- **WHAT YOU HAVE TO DO**
Look below for the line containing "method are using"; from there, print each line exactly up to and including the line containing "Dura-Mesh Patch", and stop.
^^^^^^^^
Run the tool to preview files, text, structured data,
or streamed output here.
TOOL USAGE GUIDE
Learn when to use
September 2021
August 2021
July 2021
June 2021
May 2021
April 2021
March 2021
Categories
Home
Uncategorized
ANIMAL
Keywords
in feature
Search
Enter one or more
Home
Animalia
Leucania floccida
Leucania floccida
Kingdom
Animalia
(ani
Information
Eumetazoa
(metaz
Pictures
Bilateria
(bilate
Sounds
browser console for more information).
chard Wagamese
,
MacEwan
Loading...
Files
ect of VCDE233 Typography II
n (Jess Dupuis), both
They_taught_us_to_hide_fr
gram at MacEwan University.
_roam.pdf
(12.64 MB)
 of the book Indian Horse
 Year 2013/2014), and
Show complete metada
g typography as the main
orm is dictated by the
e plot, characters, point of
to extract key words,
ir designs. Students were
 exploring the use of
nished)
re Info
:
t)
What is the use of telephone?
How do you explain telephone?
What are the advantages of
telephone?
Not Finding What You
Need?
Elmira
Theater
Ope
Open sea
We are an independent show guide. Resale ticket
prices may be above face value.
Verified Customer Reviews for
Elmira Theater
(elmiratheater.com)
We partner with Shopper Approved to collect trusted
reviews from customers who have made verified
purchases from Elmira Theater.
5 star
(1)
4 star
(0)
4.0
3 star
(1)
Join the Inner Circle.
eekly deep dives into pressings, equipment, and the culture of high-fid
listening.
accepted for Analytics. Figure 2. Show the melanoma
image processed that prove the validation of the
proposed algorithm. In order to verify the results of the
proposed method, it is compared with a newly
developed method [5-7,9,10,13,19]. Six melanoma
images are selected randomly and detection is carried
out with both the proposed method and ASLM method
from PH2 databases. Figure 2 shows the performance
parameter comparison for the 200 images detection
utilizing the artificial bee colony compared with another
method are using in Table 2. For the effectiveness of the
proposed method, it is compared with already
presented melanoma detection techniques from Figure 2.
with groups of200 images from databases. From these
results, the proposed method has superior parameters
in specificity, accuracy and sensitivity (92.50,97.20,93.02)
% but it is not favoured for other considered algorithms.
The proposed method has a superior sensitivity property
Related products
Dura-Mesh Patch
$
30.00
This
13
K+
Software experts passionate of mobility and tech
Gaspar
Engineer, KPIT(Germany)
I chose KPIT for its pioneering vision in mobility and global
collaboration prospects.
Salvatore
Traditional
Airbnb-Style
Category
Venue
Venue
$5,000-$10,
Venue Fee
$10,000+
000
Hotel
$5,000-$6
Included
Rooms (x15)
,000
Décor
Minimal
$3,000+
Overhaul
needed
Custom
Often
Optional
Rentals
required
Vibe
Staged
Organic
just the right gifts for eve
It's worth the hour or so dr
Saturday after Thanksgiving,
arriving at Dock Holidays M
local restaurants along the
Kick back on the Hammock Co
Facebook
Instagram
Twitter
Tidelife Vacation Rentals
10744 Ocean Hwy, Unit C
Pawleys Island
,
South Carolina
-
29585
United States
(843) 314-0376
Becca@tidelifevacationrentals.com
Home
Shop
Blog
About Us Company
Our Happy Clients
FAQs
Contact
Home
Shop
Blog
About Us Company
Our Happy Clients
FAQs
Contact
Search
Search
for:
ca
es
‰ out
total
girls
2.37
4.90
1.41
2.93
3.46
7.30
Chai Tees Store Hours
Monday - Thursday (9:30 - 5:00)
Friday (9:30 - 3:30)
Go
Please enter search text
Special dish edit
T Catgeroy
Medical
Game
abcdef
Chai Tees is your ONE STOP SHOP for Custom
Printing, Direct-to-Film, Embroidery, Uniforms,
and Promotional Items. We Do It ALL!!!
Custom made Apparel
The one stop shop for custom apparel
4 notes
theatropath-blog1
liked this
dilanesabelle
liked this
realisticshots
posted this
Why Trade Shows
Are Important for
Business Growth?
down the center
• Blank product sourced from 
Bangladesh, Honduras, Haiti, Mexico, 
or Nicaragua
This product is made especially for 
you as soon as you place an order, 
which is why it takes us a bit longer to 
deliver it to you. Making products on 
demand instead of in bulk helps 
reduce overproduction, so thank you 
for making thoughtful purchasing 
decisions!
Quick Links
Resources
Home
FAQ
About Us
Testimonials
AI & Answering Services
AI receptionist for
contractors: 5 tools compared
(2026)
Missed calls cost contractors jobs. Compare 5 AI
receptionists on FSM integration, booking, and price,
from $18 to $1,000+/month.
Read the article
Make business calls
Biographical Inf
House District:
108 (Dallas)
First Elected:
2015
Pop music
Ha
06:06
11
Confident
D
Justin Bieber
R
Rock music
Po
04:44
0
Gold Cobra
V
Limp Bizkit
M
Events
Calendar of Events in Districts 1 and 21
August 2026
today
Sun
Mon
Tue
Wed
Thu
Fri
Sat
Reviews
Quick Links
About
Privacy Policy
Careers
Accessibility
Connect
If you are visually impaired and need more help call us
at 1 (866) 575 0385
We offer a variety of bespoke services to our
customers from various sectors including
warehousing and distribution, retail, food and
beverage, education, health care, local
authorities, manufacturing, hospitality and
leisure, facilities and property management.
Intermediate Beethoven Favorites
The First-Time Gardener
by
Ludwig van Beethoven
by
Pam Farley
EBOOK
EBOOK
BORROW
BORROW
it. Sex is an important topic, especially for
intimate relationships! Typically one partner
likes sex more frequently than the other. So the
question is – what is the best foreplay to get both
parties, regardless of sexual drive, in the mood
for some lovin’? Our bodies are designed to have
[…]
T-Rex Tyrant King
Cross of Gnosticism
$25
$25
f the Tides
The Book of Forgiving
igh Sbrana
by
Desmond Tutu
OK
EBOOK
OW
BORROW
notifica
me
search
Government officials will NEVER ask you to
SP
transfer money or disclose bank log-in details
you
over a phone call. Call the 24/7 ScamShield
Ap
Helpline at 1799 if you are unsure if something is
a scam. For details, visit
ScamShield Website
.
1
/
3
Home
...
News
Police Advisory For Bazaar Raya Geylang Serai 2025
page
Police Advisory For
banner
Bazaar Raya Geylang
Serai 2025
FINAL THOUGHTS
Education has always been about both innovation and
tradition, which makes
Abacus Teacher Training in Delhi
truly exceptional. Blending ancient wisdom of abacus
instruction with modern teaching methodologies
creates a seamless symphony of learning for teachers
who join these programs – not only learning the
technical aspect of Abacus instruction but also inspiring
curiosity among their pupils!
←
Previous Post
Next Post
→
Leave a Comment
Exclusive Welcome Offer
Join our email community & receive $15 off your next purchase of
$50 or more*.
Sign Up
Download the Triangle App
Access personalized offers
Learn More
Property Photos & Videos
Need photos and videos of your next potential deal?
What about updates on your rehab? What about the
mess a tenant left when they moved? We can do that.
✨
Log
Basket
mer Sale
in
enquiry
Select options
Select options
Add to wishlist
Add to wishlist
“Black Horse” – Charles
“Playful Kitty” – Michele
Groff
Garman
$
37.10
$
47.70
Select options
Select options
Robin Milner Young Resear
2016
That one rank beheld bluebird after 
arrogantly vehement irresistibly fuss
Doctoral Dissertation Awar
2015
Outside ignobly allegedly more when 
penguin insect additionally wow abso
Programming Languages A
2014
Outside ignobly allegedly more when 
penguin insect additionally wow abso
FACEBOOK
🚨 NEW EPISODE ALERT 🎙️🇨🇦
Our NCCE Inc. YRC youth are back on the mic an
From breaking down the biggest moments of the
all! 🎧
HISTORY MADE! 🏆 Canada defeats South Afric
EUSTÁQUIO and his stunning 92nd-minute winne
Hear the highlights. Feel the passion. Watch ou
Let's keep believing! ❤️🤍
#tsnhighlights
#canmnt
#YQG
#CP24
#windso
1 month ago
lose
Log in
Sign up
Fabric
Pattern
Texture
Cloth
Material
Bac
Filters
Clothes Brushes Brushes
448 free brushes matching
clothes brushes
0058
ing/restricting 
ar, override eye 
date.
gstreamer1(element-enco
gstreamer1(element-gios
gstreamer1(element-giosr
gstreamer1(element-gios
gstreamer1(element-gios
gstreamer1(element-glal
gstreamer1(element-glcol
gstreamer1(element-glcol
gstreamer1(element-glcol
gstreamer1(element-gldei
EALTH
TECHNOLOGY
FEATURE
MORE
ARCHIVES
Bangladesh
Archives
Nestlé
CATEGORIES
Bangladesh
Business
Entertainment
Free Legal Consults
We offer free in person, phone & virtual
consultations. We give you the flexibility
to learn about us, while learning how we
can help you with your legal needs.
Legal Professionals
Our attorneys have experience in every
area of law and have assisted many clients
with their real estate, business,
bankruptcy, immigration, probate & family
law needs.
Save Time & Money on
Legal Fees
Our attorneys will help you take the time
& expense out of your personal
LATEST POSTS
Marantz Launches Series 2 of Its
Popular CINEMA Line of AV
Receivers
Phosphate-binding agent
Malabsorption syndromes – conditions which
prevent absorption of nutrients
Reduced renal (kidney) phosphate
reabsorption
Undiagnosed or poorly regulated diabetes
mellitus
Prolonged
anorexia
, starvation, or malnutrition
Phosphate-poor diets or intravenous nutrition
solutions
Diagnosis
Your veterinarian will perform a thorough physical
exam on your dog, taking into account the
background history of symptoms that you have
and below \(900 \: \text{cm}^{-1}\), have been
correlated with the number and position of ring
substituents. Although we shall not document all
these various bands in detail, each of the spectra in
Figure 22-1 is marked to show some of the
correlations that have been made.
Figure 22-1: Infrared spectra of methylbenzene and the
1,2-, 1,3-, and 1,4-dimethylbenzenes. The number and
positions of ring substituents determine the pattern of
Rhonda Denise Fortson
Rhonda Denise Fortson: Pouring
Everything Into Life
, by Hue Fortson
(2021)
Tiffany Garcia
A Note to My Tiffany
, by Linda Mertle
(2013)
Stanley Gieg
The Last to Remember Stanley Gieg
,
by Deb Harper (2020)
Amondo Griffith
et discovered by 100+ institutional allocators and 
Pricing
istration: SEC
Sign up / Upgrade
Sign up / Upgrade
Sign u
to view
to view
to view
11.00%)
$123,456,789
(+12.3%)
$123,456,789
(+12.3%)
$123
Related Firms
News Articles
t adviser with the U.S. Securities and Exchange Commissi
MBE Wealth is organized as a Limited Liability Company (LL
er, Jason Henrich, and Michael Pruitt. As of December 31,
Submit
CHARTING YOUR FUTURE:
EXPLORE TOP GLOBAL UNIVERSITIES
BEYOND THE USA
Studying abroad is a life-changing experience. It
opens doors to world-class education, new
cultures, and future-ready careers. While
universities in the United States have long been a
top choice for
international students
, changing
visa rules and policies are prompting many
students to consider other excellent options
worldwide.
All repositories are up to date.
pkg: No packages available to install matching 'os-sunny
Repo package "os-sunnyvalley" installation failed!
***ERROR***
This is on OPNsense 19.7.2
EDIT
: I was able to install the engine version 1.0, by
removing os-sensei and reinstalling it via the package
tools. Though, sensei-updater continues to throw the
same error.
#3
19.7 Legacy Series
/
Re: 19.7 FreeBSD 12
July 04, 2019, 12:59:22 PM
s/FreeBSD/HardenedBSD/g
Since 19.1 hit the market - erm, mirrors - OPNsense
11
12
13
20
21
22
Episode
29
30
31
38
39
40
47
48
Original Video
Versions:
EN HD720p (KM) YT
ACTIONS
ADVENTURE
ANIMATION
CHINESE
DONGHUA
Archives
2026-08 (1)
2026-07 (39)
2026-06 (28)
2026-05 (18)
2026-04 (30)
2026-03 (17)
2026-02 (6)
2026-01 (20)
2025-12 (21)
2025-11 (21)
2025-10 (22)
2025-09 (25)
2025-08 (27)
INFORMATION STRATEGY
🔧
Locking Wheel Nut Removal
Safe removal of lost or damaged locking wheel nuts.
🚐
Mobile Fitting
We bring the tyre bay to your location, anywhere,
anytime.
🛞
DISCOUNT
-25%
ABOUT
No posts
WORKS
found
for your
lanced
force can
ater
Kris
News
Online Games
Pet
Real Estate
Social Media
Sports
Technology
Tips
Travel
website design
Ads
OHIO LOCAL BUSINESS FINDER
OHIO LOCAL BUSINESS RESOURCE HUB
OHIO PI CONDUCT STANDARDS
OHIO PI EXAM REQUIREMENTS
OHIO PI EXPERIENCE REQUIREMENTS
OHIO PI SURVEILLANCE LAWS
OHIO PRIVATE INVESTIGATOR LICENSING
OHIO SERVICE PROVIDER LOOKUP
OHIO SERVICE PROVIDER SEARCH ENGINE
^^^^^^^^
- **FINISHED EXERCISE**
method are using in Table 2. For the effectiveness of the
proposed method, it is compared with already
presented melanoma detection techniques from Figure 2.
with groups of200 images from databases. From these
results, the proposed method has superior parameters
in specificity, accuracy and sensitivity (92.50,97.20,93.02)
% but it is not favoured for other considered algorithms.
The proposed method has a superior sensitivity property
Related products
Dura-Mesh Patch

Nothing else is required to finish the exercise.